- _Aim of the task_
The response must hold only the lines from the line containing "(636, 451) = (243, 258): yellow" through the end of the listing, exactly as written.

+++ Data segment

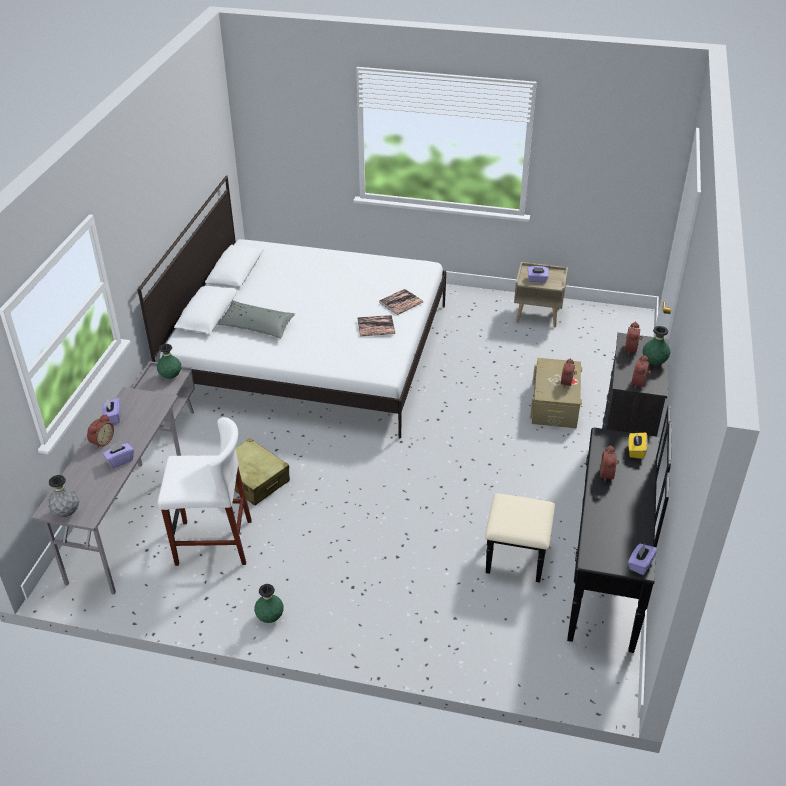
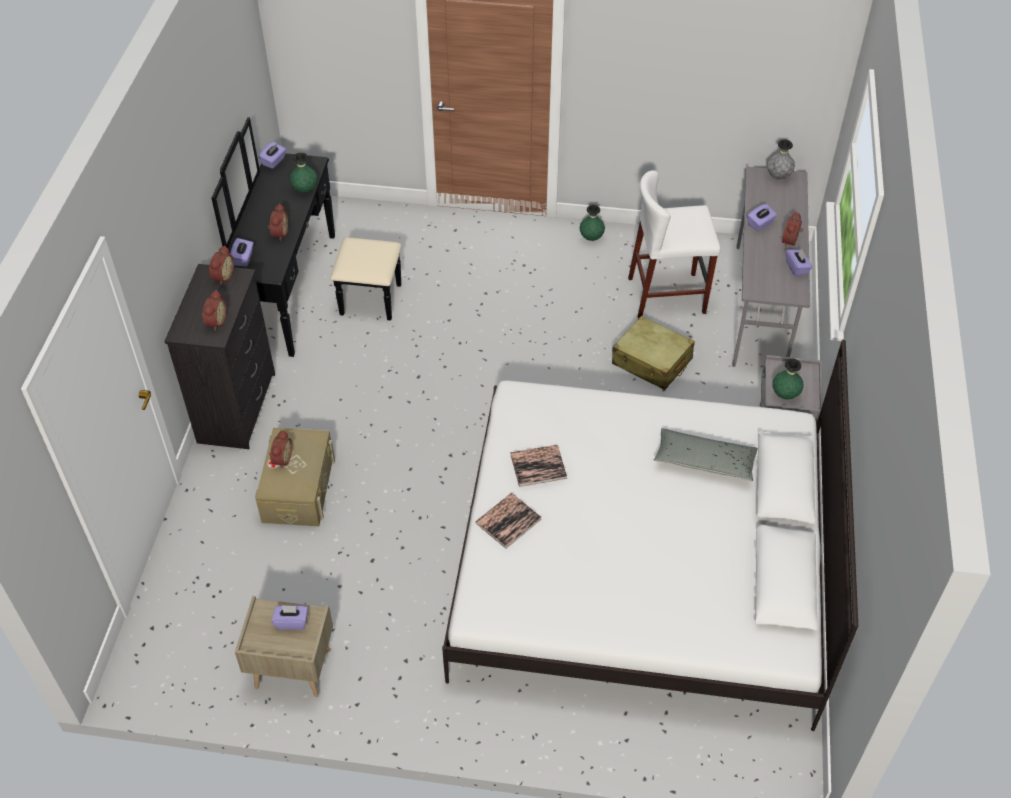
camera: 175 degrees right, 10 degrees up
(636, 451) = (243, 258): yellow tissue box -> purple tissue box
(654, 362) = (196, 305): green vase -> green vase (305, 190)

++++++

- _Solution to this problem_
(636, 451) = (243, 258): yellow tissue box -> purple tissue box
(654, 362) = (196, 305): green vase -> green vase (305, 190)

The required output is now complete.